I visited Amsterdam for the first time in my entire life in May. It is a less than 2 hour flight and there are even direct trains that run from London to Amsterdam but surprisingly, I had never visited. I always thought that Amsterdam was for bachelor’s parties/stag do’s. I thought it was a place that you went to get stoned. I based my view on a stereotype, which is unlike me, as I travel a lot and have learnt throughout my travels that people, cities and cultures never match their stereotype. As part of my tribute to Brexit, I decided that Amsterdam would be on my travel list for spring/summer.
As soon as I landed at Amsterdam’s international airport, I was excited. I have previously been through Amsterdam’s airport as a stopover on my way to Tokyo so I was aware of the airport architecture and creativeness within the airport. Little did I know that the airport is actually a showcase of The Netherlands’ artistic flare.
The transport system in Amsterdam is just as good as that in Copenhagen. I am always impressed when rail systems can offer step free access for the disabled and mothers with pushchairs.

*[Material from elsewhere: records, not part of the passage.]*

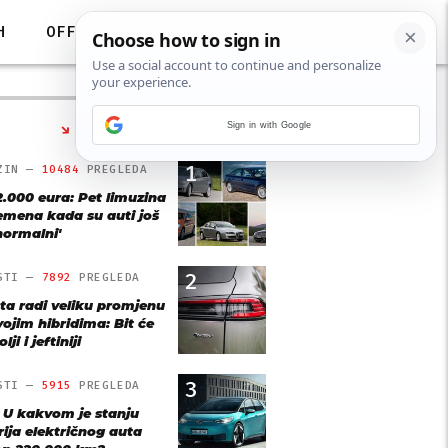
H
OFF
Sign in with Google
NAJČITANIJE
1
ZIN —
10484
PREGLEDA
2.000 eura: Pet limuzina
remena kada su auti još
'normalni'
2
STI —
7892
PREGLEDA
ta radi veliku promjenu
vojim hibridima: Bit će
lji i jeftiniji
3
STI —
5915
PREGLEDA
: U kakvom je stanju
rija električnog auta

You can get tickets for the tram lines at the airport. A rail card ticket for 3 days will get you access onto the trams and the train which takes you directly into the main train station in the city within 15 minutes.
I could tell you about the houses on the meandering canals, the tulip fields and the red light district but I will save this for another post. Right now, I want to concentrate on how Amsterdam’s art left me inspired.
I checked in early into the hotel. I stayed at the Backstage Hotel and they were kind enough to allow me free early check-in at 11am, so I could freshen up and leave my backpack. Everybody is so chilled out in Amsterdam, so nice and bending rules here and there to accommodate. In London or New York, early check-in would cost normally half a day’s stay in such a central part of town.
I took a walk over the canals to the Van Gogh museum. In fairness, what is a visit to Holland without seeing the work and learning more about the work of the world famous artist?
I spent a good solid 2 hours in the museum but I think that with a guided tour and more time in Amsterdam, you could spend half a day in there. It appeared to me that the streets near the museum were filled with galleries, art shops, art cafes. I am not sure if this is the art district area of the city.
In this area is where I noticed a small tattoo shop with an artist who was doing his work right in the shop front window. It was one of those moments where I wish I had pulled out my camera because the neon lighting was so beautiful inside but I digress.
I went to Moco art gallery which is about 20 minutes walk from the Van Gogh museum. I spent the rest of the afternoon at this gallery. It usually features modern art and I was lucky that during my visit, Banksy art was exhibiting. A reliable source has since told me that this exhibition will be extended to 2020 so if you are in Amsterdam, catch it whilst you can.
Also available, as Moco art masters, are pieces by Yayoi Kusama, Basquit, Jeff Koons, Damien Hirst and Andy Warhol. These artists are always available no matter when you visit.
There are entire rooms dedicated to some of the artists. For example, Yayoi Kusama has a room full of stripes and her pieces decorated around the room. My favourite room was the Lichtenstein room. I really had fun photographing myself as a prop in this room. You can interact with the art by sleeping on the bed, sitting on the chair or laying on the floor. Always take care, however, when interacting with the art. This room is so cleverly done.
Whilst at the gallery, I noticed that most people at the gallery did not venture into the basement because they assumed that it was staff access. It isn’t. Head downstairs for a special treat of rooms centred around Daniel Arsham.
The long walk to Moco was so worth it just to see this art. Just stunning!
I did not find much graffiti in the old part of town but it would have been naff to have graffiti on any of the old canal streets. On a different day, I did find a piece of street art on my way to a restaurant in the new part of town.
Even the street art is sophisticated in the Netherlands.
With more time, I would have visited more museums and galleries besides the normal tourist spots, and speaking of which, the Anne Frank Museum and the sex museum are worth visiting. Do it! Both are of course different, with different objectives but I did feel like both museums summarise the pride and joy of Amsterdam.
I mentioned the airport and the creativeness within. If you arrive early for your flight, be sure to check out the big clock with a man inside, the Rijks museum and the KLM airport lounge that has dozens and dozens of little deft houses.
Overall I would say that Amsterdam was exactly what I needed to energise me for my own personal art photography projects. It does help that people there are very friendly and locals will stop to talk to you about their city, if you ask nicely.